Still, its a romance, we can’t have an unhappy couple, and clever Kit finds a way to make both of them achieve what they want.

Stars: Three, a solidly written story, but at times I disliked Tamsyn intensely, and I felt Kit was way to quick to abandon all his long held beliefs.

ARC supplied by Netgalley and Publishers

The Last Duke, 1797 Club, Jess Michaels

The Last Duke, 1797 Club,  Jess Michaels

The Last Duke (The 1797 Club Book 10) by [Michaels, Jess]

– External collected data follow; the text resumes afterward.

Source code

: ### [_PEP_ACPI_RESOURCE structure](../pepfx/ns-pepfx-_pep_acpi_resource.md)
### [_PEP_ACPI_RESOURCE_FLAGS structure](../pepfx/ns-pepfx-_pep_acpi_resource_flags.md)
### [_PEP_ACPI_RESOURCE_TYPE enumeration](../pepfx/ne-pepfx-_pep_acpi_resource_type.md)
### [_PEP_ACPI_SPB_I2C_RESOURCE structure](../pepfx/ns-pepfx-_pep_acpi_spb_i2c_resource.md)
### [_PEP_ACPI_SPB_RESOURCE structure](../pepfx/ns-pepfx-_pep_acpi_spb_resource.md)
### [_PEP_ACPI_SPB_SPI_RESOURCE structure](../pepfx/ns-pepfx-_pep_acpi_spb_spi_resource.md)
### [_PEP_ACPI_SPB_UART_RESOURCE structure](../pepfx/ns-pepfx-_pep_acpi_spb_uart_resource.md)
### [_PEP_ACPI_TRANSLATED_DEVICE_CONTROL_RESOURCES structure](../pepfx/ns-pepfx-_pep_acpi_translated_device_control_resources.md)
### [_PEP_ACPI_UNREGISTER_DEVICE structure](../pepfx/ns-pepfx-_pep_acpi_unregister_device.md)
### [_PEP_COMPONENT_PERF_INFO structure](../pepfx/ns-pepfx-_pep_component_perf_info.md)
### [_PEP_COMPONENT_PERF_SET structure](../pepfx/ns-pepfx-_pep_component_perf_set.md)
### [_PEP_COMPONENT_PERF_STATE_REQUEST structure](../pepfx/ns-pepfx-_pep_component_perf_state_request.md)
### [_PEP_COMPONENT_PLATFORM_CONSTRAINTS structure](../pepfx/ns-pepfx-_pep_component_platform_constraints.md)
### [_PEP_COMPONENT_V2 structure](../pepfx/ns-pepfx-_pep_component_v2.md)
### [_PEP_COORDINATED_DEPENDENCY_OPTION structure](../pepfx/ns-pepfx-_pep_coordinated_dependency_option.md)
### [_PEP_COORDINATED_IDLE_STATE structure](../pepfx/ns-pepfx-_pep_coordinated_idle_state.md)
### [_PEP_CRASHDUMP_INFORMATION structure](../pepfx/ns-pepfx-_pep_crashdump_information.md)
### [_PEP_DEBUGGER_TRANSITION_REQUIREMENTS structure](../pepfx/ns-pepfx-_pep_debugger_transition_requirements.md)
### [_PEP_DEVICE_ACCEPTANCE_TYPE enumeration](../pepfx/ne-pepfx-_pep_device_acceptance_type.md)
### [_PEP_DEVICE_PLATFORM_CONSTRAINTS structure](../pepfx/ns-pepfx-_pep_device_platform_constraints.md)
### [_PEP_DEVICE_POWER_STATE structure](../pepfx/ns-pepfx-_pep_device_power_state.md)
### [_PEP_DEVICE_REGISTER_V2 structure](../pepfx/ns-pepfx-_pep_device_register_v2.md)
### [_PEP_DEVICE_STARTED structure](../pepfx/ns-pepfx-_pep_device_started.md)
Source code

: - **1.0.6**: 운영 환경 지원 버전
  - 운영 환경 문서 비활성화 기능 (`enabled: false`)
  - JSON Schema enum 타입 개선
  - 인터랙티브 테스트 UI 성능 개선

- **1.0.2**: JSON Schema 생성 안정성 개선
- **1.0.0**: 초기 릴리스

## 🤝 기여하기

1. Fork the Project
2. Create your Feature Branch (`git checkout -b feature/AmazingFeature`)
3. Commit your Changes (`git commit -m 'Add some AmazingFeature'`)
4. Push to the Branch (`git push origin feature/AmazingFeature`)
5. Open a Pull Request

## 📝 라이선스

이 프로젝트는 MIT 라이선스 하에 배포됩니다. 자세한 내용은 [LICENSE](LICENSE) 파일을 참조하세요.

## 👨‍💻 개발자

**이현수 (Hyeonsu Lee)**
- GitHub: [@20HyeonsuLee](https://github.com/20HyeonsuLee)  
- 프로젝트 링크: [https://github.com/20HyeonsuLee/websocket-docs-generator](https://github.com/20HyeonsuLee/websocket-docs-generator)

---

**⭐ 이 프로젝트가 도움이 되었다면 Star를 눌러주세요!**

Genre: Historical Fiction, Romance

I’m an eclectic reader, and sometimes I lie to dip back to gentler times – well, real life wasn’t gentler but historical romance tends to be. I was really hoping I’d Like this story because Jess has written so many novels and I’d not read any of them. There’s nothing like the discovery of a new-to-you author who has loads of novels you can then devour. Sadly though this was an easy read, it wasn’t one that gripped me.
The characters are pleasant, the storyline pretty simple, lady goes down in station when fortunes fall, becomes governess and falls in love with a duke. I liked meeting the other dukes and duchesses, and maybe if I’;d read their stories I’d have got more from this. Maybe…

I tend to want a bit more drama and angst, even in historical reads, more tension and problems that I can’t see how to work out. This was just a well written, simple, easy tale full of gentle problems, a developing romance and a sweet ending. I could see from the start how it was going to end and while I don’t mind that – after all I constantly re-read favourites while knowing exactly what will happen – in this instance I just felt it was all too light and cute for me.

As always though the reminder, what I like and what you like aren’t necessarily the same. What doesn’t work for me about this story could be just what makes it perfect for you. I’ve devoured many novels others have rated one and two stars because they hate what I love. Horses for courses and all that.

Stars:Three, A well written story but one that just doesn’t excite me.